Although the Beijing Games have attracted most of the top players in the world, they all agree to make Grand Slam tournaments a bigger priority.

Since regaining medal-sport status in 1988 after a long hiatus, Olympic tennis has produced women's champions familiar even to casual fans. Gold medalists have included Jennifer Capriati as a 16-year-old in 1992, second-generation Olympian Lindsay Davenport in 1996 and Justine Henin in 2004. At Sydney in 2000, Venus Williams won two golds, one in doubles with sister Serena. All are winners of multiple Grand Slam titles.

But on the men's side, Pete Sampras -- winner of a record 14 major titles -- never earned a medal. Also shut out have been multiple Grand Slam winners Marat Safin, Jim Courier, Patrick Rafter, Gustavo Kuerten and Lleyton Hewitt.

Nicolas Massu and American Mardy Fish, the finalists in 2004, have never reached a major semifinal. Marc Rosset of Switzerland and Miloslav Mecir of Czechoslovakia were other surprise gold medalists.

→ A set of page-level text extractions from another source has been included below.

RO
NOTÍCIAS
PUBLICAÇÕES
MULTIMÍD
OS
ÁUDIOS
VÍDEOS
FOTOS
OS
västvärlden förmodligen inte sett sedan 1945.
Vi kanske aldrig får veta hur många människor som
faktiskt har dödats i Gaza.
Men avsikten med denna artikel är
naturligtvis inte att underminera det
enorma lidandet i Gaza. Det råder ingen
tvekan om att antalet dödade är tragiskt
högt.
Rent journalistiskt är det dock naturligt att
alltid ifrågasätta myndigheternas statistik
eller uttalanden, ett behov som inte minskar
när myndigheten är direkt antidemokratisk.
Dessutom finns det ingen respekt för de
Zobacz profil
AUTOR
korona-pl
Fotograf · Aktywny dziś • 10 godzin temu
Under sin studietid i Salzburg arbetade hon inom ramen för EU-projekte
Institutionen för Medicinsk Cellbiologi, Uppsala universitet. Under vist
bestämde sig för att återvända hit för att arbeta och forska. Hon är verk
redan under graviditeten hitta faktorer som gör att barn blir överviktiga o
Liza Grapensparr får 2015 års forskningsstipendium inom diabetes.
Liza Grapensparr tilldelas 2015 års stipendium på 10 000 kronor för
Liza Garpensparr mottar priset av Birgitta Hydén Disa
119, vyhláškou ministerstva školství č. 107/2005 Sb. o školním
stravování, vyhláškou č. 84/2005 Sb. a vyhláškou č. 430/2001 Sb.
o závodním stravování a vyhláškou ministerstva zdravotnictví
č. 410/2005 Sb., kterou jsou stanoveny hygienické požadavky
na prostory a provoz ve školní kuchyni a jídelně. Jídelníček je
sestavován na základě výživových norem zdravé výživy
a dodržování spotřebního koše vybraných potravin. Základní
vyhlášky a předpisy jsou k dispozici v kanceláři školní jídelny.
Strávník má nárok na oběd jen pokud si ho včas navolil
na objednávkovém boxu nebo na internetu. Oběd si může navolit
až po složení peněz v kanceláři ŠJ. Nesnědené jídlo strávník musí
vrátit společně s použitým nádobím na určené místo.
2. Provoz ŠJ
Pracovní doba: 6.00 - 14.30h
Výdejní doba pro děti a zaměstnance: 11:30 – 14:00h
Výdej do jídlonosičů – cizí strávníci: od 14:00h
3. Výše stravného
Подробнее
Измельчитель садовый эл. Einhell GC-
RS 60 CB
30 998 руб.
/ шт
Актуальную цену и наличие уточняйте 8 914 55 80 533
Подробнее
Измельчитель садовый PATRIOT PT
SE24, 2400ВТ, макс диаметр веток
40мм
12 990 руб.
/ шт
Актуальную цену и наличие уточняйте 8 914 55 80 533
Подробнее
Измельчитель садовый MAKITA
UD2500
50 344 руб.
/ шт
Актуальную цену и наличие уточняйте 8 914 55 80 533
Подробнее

Before the Beijing Games, the highest-ranked player to win the men's singles is Andre Agassi, who was No. 6 when he won in Atlanta.

Nadal became the first player being ranked among top five to win in the Olympics.

"Well, everything is different feeling, but winning the Olympics is a little bit more special, because I know in tennis, the Grand Slams are more important than here, but here you only have one chance every four years.

"Probably for the tennis player the slams are more important, but for sportsmen, the Olympic Games are more important than everything.

"I have been here for two weeks. Probably the reason for winning this title is that I have a fantastic time here enjoying a lot in the village and those Spanish athletes who came every day to support me."

The Olympic gold means the Spaniard has a better chance to claim the Golden Slam -- four Grand Slams plus an Olympic gold medal. He now has to work on the U.S. Open and Australian Open after winning his fourth consecutive French Open title and his first Wimbledon trophy this year.

"You can always improve. If Federer can improve, me for sure. For sure I can improve the slice; I can improve my serve until reaching one hundred percent on first serve. I can and I must improve my serve, and I have to improve a little bit more on volley too.

"Something probably is coming because the things are coming, but the rest of the things is important, like training hard and having good people around you."